Entries ▸
□ □ □ □

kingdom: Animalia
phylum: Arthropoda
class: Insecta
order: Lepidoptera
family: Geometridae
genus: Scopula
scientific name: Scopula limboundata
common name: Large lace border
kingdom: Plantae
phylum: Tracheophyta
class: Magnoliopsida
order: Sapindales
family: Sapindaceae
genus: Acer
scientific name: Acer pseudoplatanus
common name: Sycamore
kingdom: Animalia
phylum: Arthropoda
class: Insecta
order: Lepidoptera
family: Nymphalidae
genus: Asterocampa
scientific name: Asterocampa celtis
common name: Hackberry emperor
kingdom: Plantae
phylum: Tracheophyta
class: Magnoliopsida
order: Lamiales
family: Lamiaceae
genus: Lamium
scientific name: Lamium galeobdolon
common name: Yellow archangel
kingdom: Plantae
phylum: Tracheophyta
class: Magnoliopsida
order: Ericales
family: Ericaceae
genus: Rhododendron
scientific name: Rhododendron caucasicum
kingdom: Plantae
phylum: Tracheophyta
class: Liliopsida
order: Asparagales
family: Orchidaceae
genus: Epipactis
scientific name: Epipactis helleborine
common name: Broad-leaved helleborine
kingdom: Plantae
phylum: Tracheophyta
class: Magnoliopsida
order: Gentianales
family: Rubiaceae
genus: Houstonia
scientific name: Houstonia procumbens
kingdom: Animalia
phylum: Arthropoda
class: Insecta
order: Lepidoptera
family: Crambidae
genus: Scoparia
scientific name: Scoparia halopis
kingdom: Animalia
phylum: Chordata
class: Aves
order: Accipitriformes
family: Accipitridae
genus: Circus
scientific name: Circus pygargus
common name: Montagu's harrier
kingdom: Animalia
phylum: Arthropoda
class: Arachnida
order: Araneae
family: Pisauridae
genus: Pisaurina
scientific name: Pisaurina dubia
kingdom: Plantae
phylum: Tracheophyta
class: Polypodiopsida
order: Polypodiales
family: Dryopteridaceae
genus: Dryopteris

□ □ □ □

Exercise instructions ▸
Gather every line of the listing above that contains the string "common". Matching is case-sensitive.

Response for this exercise ▸
common name: Large lace border
common name: Sycamore
common name: Hackberry emperor
common name: Yellow archangel
common name: Broad-leaved helleborine
common name: Montagu's harrier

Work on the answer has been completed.